EXERCISE: The entries are to be output in full, word for word.

################

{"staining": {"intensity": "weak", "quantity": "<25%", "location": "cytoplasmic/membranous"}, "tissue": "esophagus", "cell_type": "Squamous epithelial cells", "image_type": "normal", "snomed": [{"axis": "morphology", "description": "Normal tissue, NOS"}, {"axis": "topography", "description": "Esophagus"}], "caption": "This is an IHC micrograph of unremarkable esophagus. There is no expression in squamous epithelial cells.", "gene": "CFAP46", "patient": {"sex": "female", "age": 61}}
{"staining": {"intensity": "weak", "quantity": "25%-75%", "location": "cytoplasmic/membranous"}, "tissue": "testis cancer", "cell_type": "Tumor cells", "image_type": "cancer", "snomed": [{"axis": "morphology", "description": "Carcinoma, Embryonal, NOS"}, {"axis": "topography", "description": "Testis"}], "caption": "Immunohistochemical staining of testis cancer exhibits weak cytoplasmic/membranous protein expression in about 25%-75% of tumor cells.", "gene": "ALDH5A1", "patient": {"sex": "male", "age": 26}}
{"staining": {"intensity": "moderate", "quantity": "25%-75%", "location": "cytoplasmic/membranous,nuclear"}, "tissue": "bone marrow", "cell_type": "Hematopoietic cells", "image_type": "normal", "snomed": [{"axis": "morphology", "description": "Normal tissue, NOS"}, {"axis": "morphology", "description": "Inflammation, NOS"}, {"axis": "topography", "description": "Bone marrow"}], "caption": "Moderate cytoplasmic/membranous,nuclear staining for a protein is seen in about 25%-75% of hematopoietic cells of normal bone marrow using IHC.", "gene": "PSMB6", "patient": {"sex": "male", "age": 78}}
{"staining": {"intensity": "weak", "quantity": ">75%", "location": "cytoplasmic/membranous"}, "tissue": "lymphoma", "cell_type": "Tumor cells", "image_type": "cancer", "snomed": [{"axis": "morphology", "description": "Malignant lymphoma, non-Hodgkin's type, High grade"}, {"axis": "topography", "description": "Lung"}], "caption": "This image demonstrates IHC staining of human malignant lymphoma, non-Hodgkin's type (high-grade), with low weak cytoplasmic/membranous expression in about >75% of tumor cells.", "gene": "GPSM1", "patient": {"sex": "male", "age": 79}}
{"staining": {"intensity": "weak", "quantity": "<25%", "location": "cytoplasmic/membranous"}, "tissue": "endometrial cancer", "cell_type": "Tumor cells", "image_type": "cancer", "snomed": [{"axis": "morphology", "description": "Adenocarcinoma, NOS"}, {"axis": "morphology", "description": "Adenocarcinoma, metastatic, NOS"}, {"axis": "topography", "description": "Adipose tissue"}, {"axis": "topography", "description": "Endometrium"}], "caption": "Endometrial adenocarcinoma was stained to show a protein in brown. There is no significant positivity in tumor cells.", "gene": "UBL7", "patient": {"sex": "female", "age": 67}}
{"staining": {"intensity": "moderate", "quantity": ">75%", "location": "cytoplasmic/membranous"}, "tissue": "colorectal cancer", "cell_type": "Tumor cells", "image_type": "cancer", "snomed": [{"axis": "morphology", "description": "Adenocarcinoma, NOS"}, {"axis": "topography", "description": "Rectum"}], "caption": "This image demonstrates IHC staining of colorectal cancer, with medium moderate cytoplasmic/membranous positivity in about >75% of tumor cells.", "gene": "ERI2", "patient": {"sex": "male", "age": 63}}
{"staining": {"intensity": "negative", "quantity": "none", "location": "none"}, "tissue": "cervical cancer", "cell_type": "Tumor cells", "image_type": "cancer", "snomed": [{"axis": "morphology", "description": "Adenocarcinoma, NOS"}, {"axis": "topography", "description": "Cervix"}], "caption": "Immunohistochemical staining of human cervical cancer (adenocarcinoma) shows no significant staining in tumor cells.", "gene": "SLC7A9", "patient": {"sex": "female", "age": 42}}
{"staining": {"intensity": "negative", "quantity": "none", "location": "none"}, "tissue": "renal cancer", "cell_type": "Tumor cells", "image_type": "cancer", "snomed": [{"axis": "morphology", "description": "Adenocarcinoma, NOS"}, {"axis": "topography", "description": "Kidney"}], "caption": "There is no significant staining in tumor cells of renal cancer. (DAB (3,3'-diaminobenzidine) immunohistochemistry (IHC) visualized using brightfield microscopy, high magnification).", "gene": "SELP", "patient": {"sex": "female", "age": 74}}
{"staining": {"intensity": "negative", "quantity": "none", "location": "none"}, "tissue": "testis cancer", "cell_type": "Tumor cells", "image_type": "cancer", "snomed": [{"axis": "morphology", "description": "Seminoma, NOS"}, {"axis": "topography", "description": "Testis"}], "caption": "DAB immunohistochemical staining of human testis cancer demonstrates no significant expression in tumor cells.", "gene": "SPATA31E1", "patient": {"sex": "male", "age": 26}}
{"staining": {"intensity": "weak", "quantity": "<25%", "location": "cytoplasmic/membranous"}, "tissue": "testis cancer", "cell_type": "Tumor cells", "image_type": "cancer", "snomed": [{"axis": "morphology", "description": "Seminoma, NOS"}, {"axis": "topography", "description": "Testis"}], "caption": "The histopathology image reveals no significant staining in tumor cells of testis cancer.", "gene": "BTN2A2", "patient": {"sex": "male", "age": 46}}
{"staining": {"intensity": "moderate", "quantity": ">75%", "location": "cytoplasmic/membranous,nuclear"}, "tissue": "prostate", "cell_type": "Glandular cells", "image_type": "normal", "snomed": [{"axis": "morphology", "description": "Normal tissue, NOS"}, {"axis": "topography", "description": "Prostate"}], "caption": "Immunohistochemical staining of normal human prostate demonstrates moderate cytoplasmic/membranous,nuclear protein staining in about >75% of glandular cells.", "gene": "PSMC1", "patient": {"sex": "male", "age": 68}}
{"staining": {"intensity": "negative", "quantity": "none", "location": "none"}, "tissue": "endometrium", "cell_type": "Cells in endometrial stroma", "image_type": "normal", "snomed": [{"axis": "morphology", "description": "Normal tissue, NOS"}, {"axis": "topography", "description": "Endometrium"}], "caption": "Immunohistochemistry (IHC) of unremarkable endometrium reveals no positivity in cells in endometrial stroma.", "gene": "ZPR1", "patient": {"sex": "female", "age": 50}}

################

YOUR SOLUTION:
{"staining": {"intensity": "weak", "quantity": "<25%", "location": "cytoplasmic/membranous"}, "tissue": "esophagus", "cell_type": "Squamous epithelial cells", "image_type": "normal", "snomed": [{"axis": "morphology", "description": "Normal tissue, NOS"}, {"axis": "topography", "description": "Esophagus"}], "caption": "This is an IHC micrograph of unremarkable esophagus. There is no expression in squamous epithelial cells.", "gene": "CFAP46", "patient": {"sex": "female", "age": 61}}
{"staining": {"intensity": "weak", "quantity": "25%-75%", "location": "cytoplasmic/membranous"}, "tissue": "testis cancer", "cell_type": "Tumor cells", "image_type": "cancer", "snomed": [{"axis": "morphology", "description": "Carcinoma, Embryonal, NOS"}, {"axis": "topography", "description": "Testis"}], "caption": "Immunohistochemical staining of testis cancer exhibits weak cytoplasmic/membranous protein expression in about 25%-75% of tumor cells.", "gene": "ALDH5A1", "patient": {"sex": "male", "age": 26}}
{"staining": {"intensity": "moderate", "quantity": "25%-75%", "location": "cytoplasmic/membranous,nuclear"}, "tissue": "bone marrow", "cell_type": "Hematopoietic cells", "image_type": "normal", "snomed": [{"axis": "morphology", "description": "Normal tissue, NOS"}, {"axis": "morphology", "description": "Inflammation, NOS"}, {"axis": "topography", "description": "Bone marrow"}], "caption": "Moderate cytoplasmic/membranous,nuclear staining for a protein is seen in about 25%-75% of hematopoietic cells of normal bone marrow using IHC.", "gene": "PSMB6", "patient": {"sex": "male", "age": 78}}
{"staining": {"intensity": "weak", "quantity": ">75%", "location": "cytoplasmic/membranous"}, "tissue": "lymphoma", "cell_type": "Tumor cells", "image_type": "cancer", "snomed": [{"axis": "morphology", "description": "Malignant lymphoma, non-Hodgkin's type, High grade"}, {"axis": "topography", "description": "Lung"}], "caption": "This image demonstrates IHC staining of human malignant lymphoma, non-Hodgkin's type (high-grade), with low weak cytoplasmic/membranous expression in about >75% of tumor cells.", "gene": "GPSM1", "patient": {"sex": "male", "age": 79}}
{"staining": {"intensity": "weak", "quantity": "<25%", "location": "cytoplasmic/membranous"}, "tissue": "endometrial cancer", "cell_type": "Tumor cells", "image_type": "cancer", "snomed": [{"axis": "morphology", "description": "Adenocarcinoma, NOS"}, {"axis": "morphology", "description": "Adenocarcinoma, metastatic, NOS"}, {"axis": "topography", "description": "Adipose tissue"}, {"axis": "topography", "description": "Endometrium"}], "caption": "Endometrial adenocarcinoma was stained to show a protein in brown. There is no significant positivity in tumor cells.", "gene": "UBL7", "patient": {"sex": "female", "age": 67}}
{"staining": {"intensity": "moderate", "quantity": ">75%", "location": "cytoplasmic/membranous"}, "tissue": "colorectal cancer", "cell_type": "Tumor cells", "image_type": "cancer", "snomed": [{"axis": "morphology", "description": "Adenocarcinoma, NOS"}, {"axis": "topography", "description": "Rectum"}], "caption": "This image demonstrates IHC staining of colorectal cancer, with medium moderate cytoplasmic/membranous positivity in about >75% of tumor cells.", "gene": "ERI2", "patient": {"sex": "male", "age": 63}}
{"staining": {"intensity": "negative", "quantity": "none", "location": "none"}, "tissue": "cervical cancer", "cell_type": "Tumor cells", "image_type": "cancer", "snomed": [{"axis": "morphology", "description": "Adenocarcinoma, NOS"}, {"axis": "topography", "description": "Cervix"}], "caption": "Immunohistochemical staining of human cervical cancer (adenocarcinoma) shows no significant staining in tumor cells.", "gene": "SLC7A9", "patient": {"sex": "female", "age": 42}}
{"staining": {"intensity": "negative", "quantity": "none", "location": "none"}, "tissue": "renal cancer", "cell_type": "Tumor cells", "image_type": "cancer", "snomed": [{"axis": "morphology", "description": "Adenocarcinoma, NOS"}, {"axis": "topography", "description": "Kidney"}], "caption": "There is no significant staining in tumor cells of renal cancer. (DAB (3,3'-diaminobenzidine) immunohistochemistry (IHC) visualized using brightfield microscopy, high magnification).", "gene": "SELP", "patient": {"sex": "female", "age": 74}}
{"staining": {"intensity": "negative", "quantity": "none", "location": "none"}, "tissue": "testis cancer", "cell_type": "Tumor cells", "image_type": "cancer", "snomed": [{"axis": "morphology", "description": "Seminoma, NOS"}, {"axis": "topography", "description": "Testis"}], "caption": "DAB immunohistochemical staining of human testis cancer demonstrates no significant expression in tumor cells.", "gene": "SPATA31E1", "patient": {"sex": "male", "age": 26}}
{"staining": {"intensity": "weak", "quantity": "<25%", "location": "cytoplasmic/membranous"}, "tissue": "testis cancer", "cell_type": "Tumor cells", "image_type": "cancer", "snomed": [{"axis": "morphology", "description": "Seminoma, NOS"}, {"axis": "topography", "description": "Testis"}], "caption": "The histopathology image reveals no significant staining in tumor cells of testis cancer.", "gene": "BTN2A2", "patient": {"sex": "male", "age": 46}}
{"staining": {"intensity": "moderate", "quantity": ">75%", "location": "cytoplasmic/membranous,nuclear"}, "tissue": "prostate", "cell_type": "Glandular cells", "image_type": "normal", "snomed": [{"axis": "morphology", "description": "Normal tissue, NOS"}, {"axis": "topography", "description": "Prostate"}], "caption": "Immunohistochemical staining of normal human prostate demonstrates moderate cytoplasmic/membranous,nuclear protein staining in about >75% of glandular cells.", "gene": "PSMC1", "patient": {"sex": "male", "age": 68}}
{"staining": {"intensity": "negative", "quantity": "none", "location": "none"}, "tissue": "endometrium", "cell_type": "Cells in endometrial stroma", "image_type": "normal", "snomed": [{"axis": "morphology", "description": "Normal tissue, NOS"}, {"axis": "topography", "description": "Endometrium"}], "caption": "Immunohistochemistry (IHC) of unremarkable endometrium reveals no positivity in cells in endometrial stroma.", "gene": "ZPR1", "patient": {"sex": "female", "age": 50}}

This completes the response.